## TRECHO DO TEXTO
┄┄┄┄┄┄
No que concerne à ordem econômica, tudo vai muito bem para os companheiros, até porque têm como seu principal aliado o capital financeiro, que não quer saber a cor dos gatos desde que eles cacem ratos. O curioso embate que se dá no Brasil é entre a esquerda financeira, financista e rentista, com a qual os petistas compuseram, e a direita assalariada, que trabalha. Chamo de “direita” aqui, para deixar claro, as pessoas que ainda se ocupam de alguns dos velhos (!) e bons fundamentos das sociedades liberais: liberdade individual, igualdade perante a lei, incentivo ao empreendedorismo, estado enxuto, tudo o que parece hoje fora de moda. Os petistas não querem mexer no “sistema”. Ao contrário: pretendem reforçá-lo por meio, por exemplo, de uma reforma política estúpida, que extrema todos os males do modelo vigente.
De onde ele tirou que a direita é “assalariada” e o PT é “financista e rentista”? Basta ver os setores que mais votam nos partidos preferidos e defendidos pelo blogueiro da Veja – que dispensam apresentações – e os que votam no Partido dos Trabalhadores. A tese saiu da cachola do cara, portanto. Quem tiver dúvida sobre o assunto, basta consultar as pesquisas de opinião estratificadas para saber quem é o eleitorado primordial de quem, apesar de que a imprensa vive confirmando o que digo de forma a tachar o eleitorado do PT de “inculto”, “desinformado” e, portanto, “pobre”.
┄┄┄┄┄┄
## PROBLEMA A RESOLVER
Retome o texto sobre o PT e a suposta direita assalariada, dando sequência a partir da última frase apresentada.

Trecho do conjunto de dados
┄┄┄┄┄┄
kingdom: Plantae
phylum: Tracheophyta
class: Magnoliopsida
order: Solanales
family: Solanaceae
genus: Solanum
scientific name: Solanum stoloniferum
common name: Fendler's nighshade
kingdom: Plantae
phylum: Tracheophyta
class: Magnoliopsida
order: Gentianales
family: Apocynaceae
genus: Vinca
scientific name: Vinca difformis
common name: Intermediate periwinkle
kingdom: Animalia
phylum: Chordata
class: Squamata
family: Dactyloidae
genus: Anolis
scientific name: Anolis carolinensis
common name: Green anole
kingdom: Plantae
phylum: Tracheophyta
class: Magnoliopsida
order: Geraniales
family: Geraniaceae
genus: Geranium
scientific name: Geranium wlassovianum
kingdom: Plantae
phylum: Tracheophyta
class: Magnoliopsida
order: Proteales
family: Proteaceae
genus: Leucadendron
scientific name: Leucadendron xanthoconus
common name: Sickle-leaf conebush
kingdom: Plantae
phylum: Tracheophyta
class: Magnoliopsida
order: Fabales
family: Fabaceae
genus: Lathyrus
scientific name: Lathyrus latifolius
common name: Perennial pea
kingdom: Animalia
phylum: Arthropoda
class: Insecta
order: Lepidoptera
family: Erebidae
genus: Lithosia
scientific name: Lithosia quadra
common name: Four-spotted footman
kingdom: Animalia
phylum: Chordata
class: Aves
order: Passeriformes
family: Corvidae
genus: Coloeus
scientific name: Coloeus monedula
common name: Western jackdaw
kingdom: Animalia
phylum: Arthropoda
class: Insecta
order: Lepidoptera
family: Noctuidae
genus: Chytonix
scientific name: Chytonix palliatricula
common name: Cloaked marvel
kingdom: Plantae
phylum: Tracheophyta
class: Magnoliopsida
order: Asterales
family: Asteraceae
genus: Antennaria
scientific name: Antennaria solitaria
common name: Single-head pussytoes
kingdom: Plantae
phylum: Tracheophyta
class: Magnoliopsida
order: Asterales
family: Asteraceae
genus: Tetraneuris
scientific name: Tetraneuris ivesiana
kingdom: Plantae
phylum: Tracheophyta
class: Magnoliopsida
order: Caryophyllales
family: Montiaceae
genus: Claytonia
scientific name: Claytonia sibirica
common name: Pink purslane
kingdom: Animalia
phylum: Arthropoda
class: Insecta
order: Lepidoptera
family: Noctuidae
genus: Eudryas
┄┄┄┄┄┄
## RESPOSTA DO EXERCÍCIO
Só uma coisa incomoda o PT: o regime de liberdades públicas que se respira no país. Isso eles não podem suportar. Então um partido ganha uma eleição — ou três… ou dez —, e ainda há gente na imprensa que se atreve a criticá-lo, que não concorda com suas ilegalidades, que resiste às suas tentações e práticas totalitárias, que não se submete a seus desejos e Vontades? “Mas a gente não conquistou nas urnas o direito de fazer o que bem entende?”, eles se perguntam espantados. E a resposta, evidentemente, é “Não!” Eles conquistaram nas urnas A OBRIGAÇÃO de seguir as regras do estado de direito, de se submeter à lei, de nos servir por intermédio de um mandato, que pode ser revogado numa nova eleição ou mesmo num processo de impedimento.
Ahá! Impedimento, é? Um impeachment de Dilma, suponho… Sob que motivo? É uma ameaça. Azevedo propõe impedir Dilma se ela enviar ao Congresso um projeto de lei que obrigue seu patrão a se desfazer de parte de seu império, por exemplo. Mas como isso seria feito? Afinal, se o projeto for enviado seria legal, obviamente. E quem decidiria sobre ele seria o Congresso. Como propor o impeachment de uma presidente por enviar uma medida inquestionavelmente legal ao Legislativo para que sobre ela delibere?
O delirante blogueiro da Veja afirma que o PT não quer a democracia, apesar de reconhecer que ganha eleições sem uma única evidência de um único ato do partido que afronte a democracia ou qualquer tipo de liberdade individual. E ainda atribui “ilegalidades” ao partido. Que ilegalidade o PT cometeu, enquanto instituição? Quer dizer que quando petistas são acusados de corrupção a culpa é do partido, mas quando tucanos como Eduardo Azeredo ou demos como José Roberto Arruda são acusados, aí a culpa é das pessoas e não das instituições?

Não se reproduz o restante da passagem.